Of course back then the Rani was looking to reverse the mistakes of an earlier experiment on Miasimia Goria- seeking to increase the mental awareness of the alien natives, she turned them massively aggressive and sought to rob humans of some shut-eye by extracting a vital sleep hormone. Things have moved on a bit and she now wants some measure of control over her own regenerative process!

The Doctor has of course seen Romana exhibit some control of the process during her own first facelift/personality change while she travelled with the man he was two selves ago. Little wonder then that he's immediately suspicious of the Rani's motives, which she sets out pretty clearly........
"Most Time Lords are at the mercy of fate after death. But imagine if we could definitively control the outcome! These people are the best lead I've found. They not only control their transformations but also improve in mind and body."
Tragic though that she should seek to use her undoubted intellect for such misguided purposes, no? "She's a clever woman- a very clever woman." And in a brilliant act of foreshadowing, the woman formerly known as "Ushas" hints that her foe will one day live to regret his lack of interest in her attempted work here lest he come to regenerate any time soon. Which of course he does, in Time And The Rani with Colin Baker nowhere to be seen.
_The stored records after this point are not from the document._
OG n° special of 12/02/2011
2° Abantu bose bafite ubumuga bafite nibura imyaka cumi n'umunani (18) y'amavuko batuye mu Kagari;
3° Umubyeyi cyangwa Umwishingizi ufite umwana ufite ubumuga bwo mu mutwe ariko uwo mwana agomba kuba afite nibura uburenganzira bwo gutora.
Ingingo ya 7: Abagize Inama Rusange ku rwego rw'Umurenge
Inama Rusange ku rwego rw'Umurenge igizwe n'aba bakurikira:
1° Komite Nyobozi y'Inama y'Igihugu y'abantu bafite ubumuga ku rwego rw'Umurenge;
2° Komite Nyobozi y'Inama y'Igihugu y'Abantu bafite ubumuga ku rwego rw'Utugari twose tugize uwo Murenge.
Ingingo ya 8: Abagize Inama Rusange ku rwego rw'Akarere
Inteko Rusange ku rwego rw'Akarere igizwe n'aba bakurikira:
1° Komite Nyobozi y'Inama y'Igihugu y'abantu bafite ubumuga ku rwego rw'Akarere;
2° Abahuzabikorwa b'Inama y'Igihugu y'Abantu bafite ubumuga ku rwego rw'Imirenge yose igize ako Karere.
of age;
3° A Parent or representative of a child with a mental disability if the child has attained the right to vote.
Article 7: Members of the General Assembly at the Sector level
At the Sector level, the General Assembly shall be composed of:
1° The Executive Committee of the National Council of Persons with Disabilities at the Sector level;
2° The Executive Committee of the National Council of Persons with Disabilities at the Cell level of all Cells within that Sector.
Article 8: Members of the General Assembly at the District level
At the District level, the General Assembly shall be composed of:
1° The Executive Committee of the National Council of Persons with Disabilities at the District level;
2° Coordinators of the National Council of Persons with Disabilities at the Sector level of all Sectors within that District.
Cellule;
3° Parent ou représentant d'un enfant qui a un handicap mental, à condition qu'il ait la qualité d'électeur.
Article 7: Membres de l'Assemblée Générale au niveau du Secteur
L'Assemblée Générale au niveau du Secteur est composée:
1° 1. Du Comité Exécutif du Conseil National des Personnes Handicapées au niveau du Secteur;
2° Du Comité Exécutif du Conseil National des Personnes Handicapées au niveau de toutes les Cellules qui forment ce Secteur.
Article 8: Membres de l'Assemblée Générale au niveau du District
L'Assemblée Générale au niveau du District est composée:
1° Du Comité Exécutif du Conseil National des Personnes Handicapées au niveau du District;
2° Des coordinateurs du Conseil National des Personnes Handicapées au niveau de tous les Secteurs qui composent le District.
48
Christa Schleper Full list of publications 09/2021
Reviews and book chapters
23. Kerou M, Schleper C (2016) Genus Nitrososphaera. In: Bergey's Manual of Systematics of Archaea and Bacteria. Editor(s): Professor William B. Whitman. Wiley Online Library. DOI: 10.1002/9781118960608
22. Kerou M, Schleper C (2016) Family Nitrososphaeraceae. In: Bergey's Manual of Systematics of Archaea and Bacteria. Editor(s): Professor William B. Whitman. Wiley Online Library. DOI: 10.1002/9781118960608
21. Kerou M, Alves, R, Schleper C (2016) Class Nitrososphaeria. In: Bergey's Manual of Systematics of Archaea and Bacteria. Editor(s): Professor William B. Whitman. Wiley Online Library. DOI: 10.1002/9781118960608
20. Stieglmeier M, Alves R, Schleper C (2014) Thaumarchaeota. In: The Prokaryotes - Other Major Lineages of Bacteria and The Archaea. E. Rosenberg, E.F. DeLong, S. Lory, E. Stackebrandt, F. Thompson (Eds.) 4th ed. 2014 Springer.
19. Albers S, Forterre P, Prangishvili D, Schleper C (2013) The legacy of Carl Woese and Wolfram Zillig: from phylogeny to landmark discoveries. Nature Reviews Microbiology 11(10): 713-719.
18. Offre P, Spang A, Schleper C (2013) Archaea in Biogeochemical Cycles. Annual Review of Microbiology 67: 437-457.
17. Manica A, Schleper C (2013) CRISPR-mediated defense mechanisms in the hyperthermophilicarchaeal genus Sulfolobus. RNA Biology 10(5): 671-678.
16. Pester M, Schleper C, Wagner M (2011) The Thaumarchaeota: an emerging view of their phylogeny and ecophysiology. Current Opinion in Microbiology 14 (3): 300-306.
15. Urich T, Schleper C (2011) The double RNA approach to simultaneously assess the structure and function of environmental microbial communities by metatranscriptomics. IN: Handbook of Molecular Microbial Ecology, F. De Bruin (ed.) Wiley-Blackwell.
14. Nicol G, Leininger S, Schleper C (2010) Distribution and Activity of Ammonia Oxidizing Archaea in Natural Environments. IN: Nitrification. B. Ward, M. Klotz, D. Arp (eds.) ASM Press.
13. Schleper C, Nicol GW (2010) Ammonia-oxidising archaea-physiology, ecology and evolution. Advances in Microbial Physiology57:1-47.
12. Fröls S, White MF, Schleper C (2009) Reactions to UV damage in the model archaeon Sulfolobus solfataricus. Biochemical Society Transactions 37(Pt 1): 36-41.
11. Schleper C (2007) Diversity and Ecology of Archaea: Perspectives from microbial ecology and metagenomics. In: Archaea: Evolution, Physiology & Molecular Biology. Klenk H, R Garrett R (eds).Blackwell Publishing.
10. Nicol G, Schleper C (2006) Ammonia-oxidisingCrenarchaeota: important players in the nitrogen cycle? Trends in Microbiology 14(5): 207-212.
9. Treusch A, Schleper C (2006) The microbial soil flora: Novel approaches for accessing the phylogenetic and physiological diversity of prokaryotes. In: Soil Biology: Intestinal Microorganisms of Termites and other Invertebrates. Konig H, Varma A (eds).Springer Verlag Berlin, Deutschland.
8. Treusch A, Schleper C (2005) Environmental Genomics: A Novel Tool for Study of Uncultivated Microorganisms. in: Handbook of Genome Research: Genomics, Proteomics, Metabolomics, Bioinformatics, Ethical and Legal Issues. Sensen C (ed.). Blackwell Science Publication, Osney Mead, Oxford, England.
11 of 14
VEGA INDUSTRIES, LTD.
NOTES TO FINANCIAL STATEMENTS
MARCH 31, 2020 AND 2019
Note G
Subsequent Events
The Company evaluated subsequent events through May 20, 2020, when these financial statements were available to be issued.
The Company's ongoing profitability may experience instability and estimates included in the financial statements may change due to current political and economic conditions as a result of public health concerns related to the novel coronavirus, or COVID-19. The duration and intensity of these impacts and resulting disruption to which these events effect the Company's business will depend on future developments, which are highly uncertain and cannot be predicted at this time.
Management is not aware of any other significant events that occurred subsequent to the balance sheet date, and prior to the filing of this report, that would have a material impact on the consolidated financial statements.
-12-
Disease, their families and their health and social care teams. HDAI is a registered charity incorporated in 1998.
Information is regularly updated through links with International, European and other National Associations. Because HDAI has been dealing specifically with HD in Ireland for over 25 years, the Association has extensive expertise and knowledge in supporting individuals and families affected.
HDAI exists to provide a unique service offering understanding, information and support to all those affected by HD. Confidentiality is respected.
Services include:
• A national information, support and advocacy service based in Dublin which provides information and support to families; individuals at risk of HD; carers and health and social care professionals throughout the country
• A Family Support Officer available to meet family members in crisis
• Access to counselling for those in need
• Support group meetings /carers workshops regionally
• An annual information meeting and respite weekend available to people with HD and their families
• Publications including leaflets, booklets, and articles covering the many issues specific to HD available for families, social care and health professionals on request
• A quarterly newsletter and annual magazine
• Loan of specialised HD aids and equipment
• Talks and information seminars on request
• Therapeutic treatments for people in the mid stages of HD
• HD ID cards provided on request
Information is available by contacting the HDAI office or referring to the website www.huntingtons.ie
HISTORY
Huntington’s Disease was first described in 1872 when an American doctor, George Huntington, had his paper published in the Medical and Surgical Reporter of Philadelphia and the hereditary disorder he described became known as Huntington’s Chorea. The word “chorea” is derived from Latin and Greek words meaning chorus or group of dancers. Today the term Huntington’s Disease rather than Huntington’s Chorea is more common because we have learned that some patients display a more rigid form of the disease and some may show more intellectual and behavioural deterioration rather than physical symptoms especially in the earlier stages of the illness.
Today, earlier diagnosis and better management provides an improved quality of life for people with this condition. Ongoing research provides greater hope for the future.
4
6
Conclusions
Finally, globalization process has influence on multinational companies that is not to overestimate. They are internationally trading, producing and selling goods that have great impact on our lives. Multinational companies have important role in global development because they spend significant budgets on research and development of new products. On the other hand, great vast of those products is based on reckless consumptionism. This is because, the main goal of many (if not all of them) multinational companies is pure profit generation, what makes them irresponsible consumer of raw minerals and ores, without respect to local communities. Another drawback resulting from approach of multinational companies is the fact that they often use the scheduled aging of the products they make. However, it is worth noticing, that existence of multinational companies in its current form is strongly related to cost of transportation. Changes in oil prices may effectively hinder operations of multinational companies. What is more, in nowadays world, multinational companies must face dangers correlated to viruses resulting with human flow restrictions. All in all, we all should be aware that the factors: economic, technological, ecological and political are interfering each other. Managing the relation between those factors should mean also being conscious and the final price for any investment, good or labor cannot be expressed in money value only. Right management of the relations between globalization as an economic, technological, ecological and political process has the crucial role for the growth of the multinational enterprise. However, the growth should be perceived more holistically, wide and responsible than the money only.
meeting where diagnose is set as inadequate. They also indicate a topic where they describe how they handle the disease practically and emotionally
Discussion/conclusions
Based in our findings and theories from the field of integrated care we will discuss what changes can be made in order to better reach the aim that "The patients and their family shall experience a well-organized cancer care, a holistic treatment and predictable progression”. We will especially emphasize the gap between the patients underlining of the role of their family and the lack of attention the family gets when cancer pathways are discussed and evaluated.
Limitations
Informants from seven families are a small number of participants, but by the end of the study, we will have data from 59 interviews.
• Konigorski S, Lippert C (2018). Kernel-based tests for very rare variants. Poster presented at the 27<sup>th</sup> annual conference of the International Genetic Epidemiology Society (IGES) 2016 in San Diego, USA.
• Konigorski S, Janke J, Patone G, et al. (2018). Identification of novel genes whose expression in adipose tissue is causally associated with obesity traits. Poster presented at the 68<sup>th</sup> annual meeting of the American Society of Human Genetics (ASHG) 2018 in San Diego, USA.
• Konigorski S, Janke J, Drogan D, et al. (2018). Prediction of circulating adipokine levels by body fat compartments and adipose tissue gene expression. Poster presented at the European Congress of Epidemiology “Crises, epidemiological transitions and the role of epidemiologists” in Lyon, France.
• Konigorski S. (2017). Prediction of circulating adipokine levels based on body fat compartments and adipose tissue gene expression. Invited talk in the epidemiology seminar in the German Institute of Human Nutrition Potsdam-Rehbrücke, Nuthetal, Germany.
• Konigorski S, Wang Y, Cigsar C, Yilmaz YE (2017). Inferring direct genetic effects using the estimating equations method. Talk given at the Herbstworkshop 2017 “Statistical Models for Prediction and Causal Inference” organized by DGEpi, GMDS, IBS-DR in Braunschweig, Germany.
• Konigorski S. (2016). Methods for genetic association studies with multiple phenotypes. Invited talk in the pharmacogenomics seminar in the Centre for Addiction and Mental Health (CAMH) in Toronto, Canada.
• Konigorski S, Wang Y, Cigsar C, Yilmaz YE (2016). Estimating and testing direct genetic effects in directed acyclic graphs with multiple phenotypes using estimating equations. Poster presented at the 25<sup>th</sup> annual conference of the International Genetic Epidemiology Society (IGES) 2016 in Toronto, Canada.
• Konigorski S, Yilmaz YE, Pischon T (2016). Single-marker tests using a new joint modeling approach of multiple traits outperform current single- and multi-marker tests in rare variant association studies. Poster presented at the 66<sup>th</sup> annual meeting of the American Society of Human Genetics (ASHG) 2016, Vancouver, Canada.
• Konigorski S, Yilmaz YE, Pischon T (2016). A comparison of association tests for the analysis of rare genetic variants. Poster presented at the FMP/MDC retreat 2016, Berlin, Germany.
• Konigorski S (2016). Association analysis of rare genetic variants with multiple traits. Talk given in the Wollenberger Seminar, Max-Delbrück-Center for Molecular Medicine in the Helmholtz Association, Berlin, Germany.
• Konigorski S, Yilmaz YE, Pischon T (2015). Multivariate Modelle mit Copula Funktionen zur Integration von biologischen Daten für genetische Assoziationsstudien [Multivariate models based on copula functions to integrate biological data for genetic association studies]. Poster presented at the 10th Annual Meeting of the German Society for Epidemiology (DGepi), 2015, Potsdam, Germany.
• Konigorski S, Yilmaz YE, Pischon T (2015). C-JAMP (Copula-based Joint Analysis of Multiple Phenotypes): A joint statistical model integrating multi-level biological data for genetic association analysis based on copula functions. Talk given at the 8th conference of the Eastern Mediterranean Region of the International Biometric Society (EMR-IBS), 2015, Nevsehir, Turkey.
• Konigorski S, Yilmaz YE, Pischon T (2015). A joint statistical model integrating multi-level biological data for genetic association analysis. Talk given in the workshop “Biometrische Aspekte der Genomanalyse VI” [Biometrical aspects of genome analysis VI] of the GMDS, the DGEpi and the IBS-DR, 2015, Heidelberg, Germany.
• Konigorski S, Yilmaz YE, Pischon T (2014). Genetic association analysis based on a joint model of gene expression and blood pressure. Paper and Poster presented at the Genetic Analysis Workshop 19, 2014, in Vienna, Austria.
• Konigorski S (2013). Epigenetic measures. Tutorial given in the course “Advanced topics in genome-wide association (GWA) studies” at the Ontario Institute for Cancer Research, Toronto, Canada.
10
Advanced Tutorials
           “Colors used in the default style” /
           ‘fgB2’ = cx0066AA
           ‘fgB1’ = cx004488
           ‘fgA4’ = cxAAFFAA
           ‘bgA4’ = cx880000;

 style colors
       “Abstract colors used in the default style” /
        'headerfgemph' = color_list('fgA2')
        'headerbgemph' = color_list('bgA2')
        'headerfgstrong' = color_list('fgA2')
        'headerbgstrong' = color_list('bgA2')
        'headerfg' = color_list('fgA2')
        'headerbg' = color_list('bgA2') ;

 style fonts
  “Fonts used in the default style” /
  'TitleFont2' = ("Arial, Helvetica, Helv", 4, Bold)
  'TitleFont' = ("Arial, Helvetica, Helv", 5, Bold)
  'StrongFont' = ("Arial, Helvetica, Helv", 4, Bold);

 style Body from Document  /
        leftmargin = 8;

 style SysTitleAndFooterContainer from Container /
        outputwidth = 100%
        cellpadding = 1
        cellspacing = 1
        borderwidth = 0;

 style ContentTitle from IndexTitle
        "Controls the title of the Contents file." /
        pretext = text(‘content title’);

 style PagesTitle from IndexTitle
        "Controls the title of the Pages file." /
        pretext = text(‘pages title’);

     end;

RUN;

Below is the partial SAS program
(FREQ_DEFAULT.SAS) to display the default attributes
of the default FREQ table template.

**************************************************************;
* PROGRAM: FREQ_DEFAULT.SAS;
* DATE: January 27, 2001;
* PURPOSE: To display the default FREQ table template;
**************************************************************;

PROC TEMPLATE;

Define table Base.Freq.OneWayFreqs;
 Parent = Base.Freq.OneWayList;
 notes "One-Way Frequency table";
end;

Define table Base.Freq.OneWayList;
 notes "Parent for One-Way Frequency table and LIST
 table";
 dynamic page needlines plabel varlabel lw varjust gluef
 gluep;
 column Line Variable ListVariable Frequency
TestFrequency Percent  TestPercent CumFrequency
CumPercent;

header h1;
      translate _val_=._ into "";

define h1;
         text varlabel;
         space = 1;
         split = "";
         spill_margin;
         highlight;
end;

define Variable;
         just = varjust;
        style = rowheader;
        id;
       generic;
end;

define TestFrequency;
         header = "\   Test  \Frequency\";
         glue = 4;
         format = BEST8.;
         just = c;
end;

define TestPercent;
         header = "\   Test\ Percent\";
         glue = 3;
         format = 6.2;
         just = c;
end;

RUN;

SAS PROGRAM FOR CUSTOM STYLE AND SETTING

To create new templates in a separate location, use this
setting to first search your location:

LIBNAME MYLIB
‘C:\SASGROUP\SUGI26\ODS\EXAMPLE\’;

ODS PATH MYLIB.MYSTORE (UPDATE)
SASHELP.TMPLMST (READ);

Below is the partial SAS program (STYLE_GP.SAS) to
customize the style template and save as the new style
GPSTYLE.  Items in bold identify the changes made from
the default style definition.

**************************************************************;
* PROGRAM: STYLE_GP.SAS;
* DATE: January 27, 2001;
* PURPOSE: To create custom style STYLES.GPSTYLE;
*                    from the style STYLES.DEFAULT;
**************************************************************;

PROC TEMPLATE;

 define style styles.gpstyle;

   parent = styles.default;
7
And given his poor treatment by the BBC you can perhaps see why he refused to return to don the dreamcoat one last time. As Topless Robot recalled of the whole sorry business:
"According to him (Baker), he was dismissed from the show and then asked to do a regeneration in the same breath by JNT ( John Nathan Turner): wouldn't you feel a little insulted? Instead (and I hate to break this to you if you never realized it, but it must be done) Colin did not appear in the opening of successor Sylvester McCoy's first episode, "Time and the Rani" -- that's McCoy in a frizzy blonde wig with special effects all over his face. It's actually pretty well-done considering the circumstances, but it's still a shame Baker doesn't have a proper onscreen torch-passing death or any real last words (unless you count "Carrot juice, carrot juice, carrot juice" from the previous episode)."
Luckily this injustice is corrected, sort of, in Gary Russell's Past Doctor Adventures novel Spiral Scratch in which his bang on the head from the TARDIS console is presented as the culmination of an attack by the Lamprey as opposed to an implied fall off an exercise bike, with the Rani's attack simply quickening the Doctor's death.

There's a bonus if you're a fan of the Buzzcocks, too- as well as the overall title of the novel, each chapter's individual moniker is a nod to them! In order, we have I Need, Real World, Something's Gone Wrong Again, Who'll Help Me Forget, Are Everything, 16 , Moving Away From The Pulsebeat, Whatever Happened To?, Nostalgia, Sixteen Again, Noise Annoys, Harmony In My Head, A Different Kind Of Tension, Thunder Of Hearts, Time's Up & Everybody's Happy Nowadays.

Well, presumably everyone except Colin himself, you'd think?